How much are you able to contribute to your pension and other investments compared to him? How are you both saving for your children's university costs?

Right now you are not acting as a team. You need to sit down and have an open discussion and plan your savings and expediture, both short and long term. You both need a will as well. Getting married would simplify a lot of things.

WB205020 · 23/11/2023 10:12

If OP claimed and didn't mention it to her DP then he wasn't to know and if he didn't tell OP he earns over the threshold then DP wasn't to know. A breakdown in communication which could have been avoided when OP made the claim and ticked the box to confirm neither person earns over the threshold (or at least read the blurb on it all). Im not saying it's your 'fault'@Spottyblobby but it's something that needs sorting and you need to work together to sort it out.

It may seem a huge mountain to climb to get it done but it's not. Sit down with your DP and go through what they have asked and work together to get it sorted. If he refuses to work with you then leave him too it as they will be chasing him and not you.

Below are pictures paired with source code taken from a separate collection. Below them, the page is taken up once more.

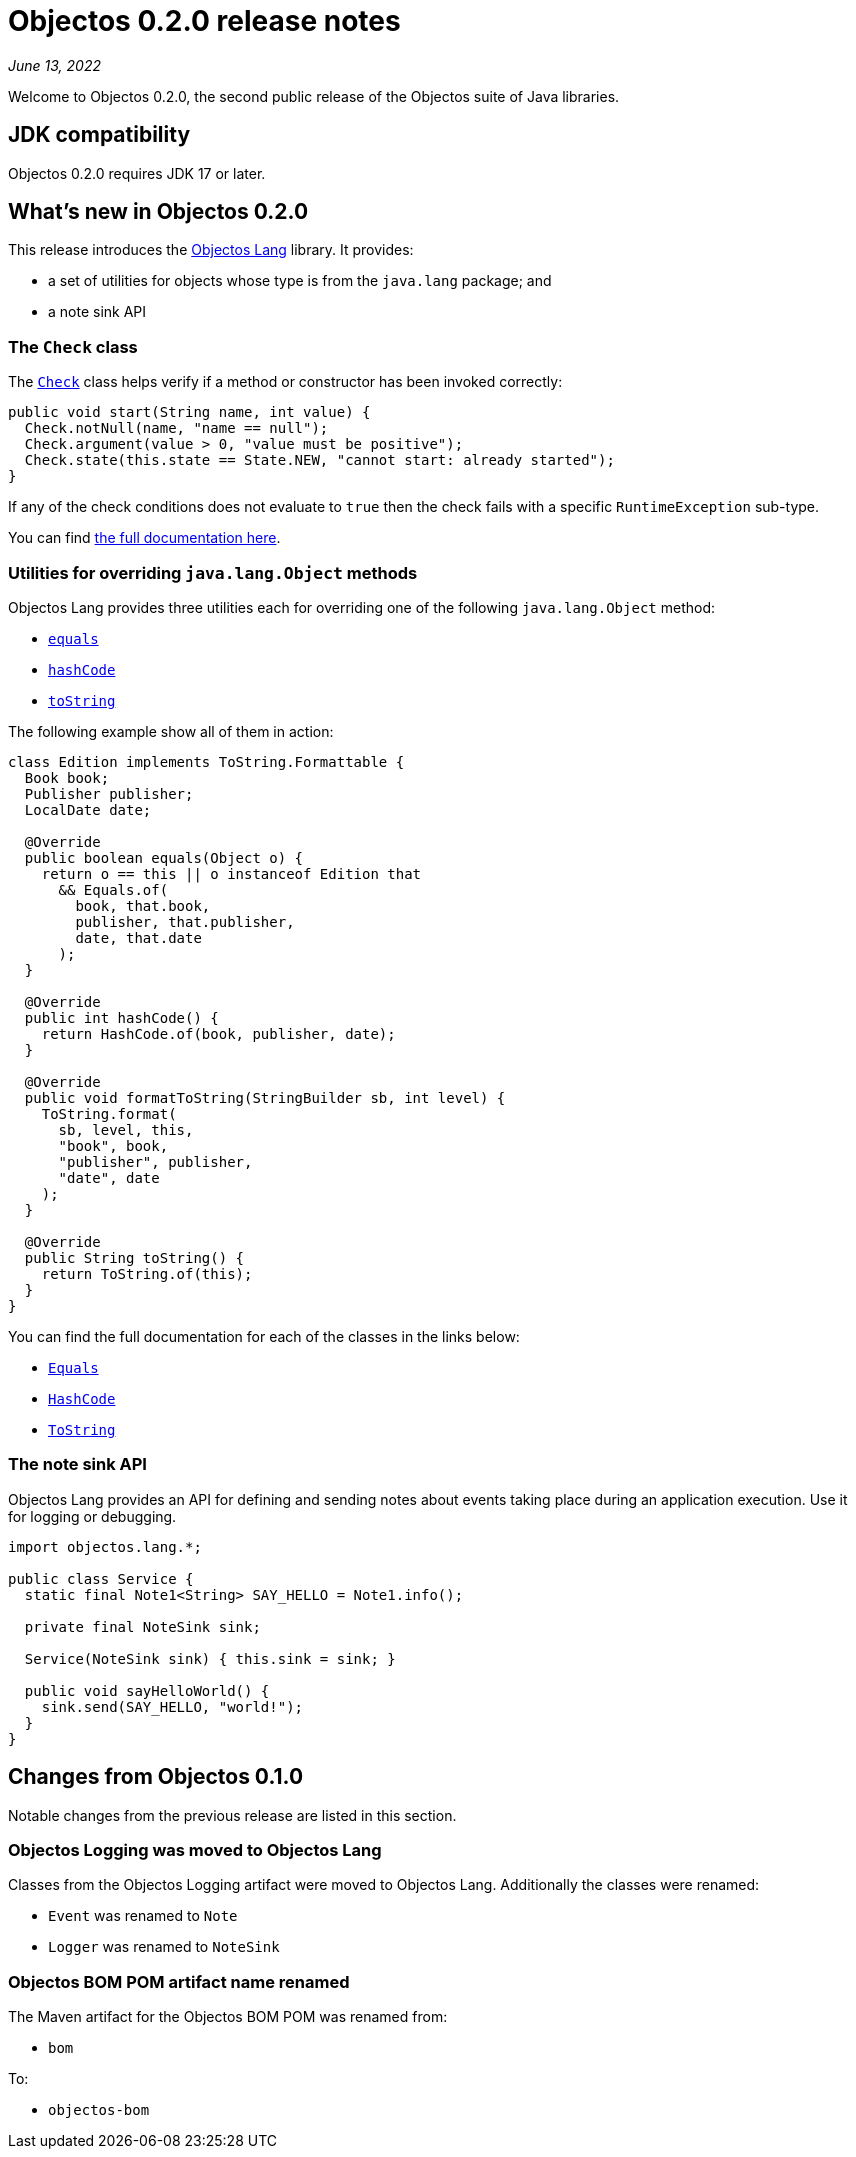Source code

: = Objectos 0.2.0 release notes

_June 13, 2022_

Welcome to Objectos 0.2.0, the second public release of the
Objectos suite of Java libraries.

== JDK compatibility

Objectos 0.2.0 requires JDK 17 or later.

== What's new in Objectos 0.2.0

This release introduces the link:href:next.lang.LangIndex[Objectos Lang] library.
It provides:

* a set of utilities for objects whose type is from the `java.lang` package; and
* a note sink API

=== The `Check` class

The link:href:next.lang.LangCheck[`Check`] class
helps verify if a method or constructor has been invoked correctly:

[,java]
----
public void start(String name, int value) {
  Check.notNull(name, "name == null");
  Check.argument(value > 0, "value must be positive");
  Check.state(this.state == State.NEW, "cannot start: already started");
}
----

If any of the check conditions
does not evaluate to `true` then the check fails with a specific `RuntimeException` sub-type.

You can find link:href:next.lang.LangCheck[the full documentation here].

=== Utilities for overriding `java.lang.Object` methods

Objectos Lang provides three utilities each for overriding one of the following
`java.lang.Object` method:

* link:href:next.lang.LangEquals[`equals`]
* link:href:next.lang.LangHashCode[`hashCode`]
* link:href:next.lang.LangToString[`toString`]

The following example show all of them in action:

[,java]
----
class Edition implements ToString.Formattable {
  Book book;
  Publisher publisher;
  LocalDate date;

  @Override
  public boolean equals(Object o) {
    return o == this || o instanceof Edition that
      && Equals.of(
        book, that.book,
        publisher, that.publisher,
        date, that.date
      );
  }

  @Override
  public int hashCode() {
    return HashCode.of(book, publisher, date);
  }

  @Override
  public void formatToString(StringBuilder sb, int level) {
    ToString.format(
      sb, level, this,
      "book", book,
      "publisher", publisher,
      "date", date
    );
  }

  @Override
  public String toString() {
    return ToString.of(this);
  }
}
----

You can find the full documentation for each of the classes in the links below:

* link:href:next.lang.LangEquals[`Equals`]
* link:href:next.lang.LangHashCode[`HashCode`]
* link:href:next.lang.LangToString[`ToString`]

=== The note sink API

Objectos Lang provides an API for defining and sending notes about events taking
place during an application execution. Use it for logging or debugging.

[,java]
----
import objectos.lang.*;

public class Service {
  static final Note1<String> SAY_HELLO = Note1.info();

  private final NoteSink sink;

  Service(NoteSink sink) { this.sink = sink; }

  public void sayHelloWorld() {
    sink.send(SAY_HELLO, "world!");
  }
}
----

== Changes from Objectos 0.1.0

Notable changes from the previous release are listed in this section.

=== Objectos Logging was moved to Objectos Lang

Classes from the Objectos Logging artifact were moved to Objectos Lang.
Additionally the classes were renamed:

* `Event` was renamed to `Note`
* `Logger` was renamed to `NoteSink`

=== Objectos BOM POM artifact name renamed

The Maven artifact for the Objectos BOM POM was renamed from:

* `bom`

To:

* `objectos-bom`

Spottyblobby · 23/11/2023 10:28

But it’s my fault, I’ve been claiming it & now I have left him with this headache.

OP posts:
WingedHermes · 23/11/2023 10:29

You should be claiming it, and he should be repaying each year.

BarbaraofSeville · 23/11/2023 10:30

It's not your fault. You are entitled to CB. It was brought in so that mothers would have at least some money available to feed DC when their feckless fathers didn't provide as they should and it sounds like you need it for this very reason.

It's starting to sound like the CB issue is just the tip of the iceberg of unfair division of household finances.